RECORD SET: Begin

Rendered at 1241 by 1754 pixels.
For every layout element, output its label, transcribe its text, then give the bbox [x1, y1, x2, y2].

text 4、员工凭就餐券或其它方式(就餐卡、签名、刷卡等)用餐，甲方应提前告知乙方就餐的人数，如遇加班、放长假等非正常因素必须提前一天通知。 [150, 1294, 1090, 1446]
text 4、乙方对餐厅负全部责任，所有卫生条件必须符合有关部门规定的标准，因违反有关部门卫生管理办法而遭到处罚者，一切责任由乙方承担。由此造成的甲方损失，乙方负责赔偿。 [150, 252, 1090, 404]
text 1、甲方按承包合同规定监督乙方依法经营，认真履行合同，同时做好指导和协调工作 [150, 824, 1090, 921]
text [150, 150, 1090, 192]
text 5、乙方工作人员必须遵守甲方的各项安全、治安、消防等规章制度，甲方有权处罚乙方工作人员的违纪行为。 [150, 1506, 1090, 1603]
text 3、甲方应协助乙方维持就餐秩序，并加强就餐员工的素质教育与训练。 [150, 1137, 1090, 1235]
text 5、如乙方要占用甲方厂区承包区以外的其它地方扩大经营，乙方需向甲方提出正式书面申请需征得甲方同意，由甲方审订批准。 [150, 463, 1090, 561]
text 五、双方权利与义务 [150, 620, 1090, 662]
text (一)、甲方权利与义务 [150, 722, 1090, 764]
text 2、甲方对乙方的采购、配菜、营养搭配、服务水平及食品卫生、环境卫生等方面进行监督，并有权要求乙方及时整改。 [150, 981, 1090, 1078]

RECORD SET: End
RECORD SET: Begin

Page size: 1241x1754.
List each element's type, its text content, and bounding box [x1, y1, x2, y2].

RECORD SET: End

EXERCISE OBJECTIVE — There is a run of lines above from the one with "Page size: 1241x1754." to the one with "List each element's"; print exactly that run, both ends included, and nothing else.

EXERCISE SOLUTION —
Page size: 1241x1754.
List each element's type, its text content, and bounding box [x1, y1, x2, y2].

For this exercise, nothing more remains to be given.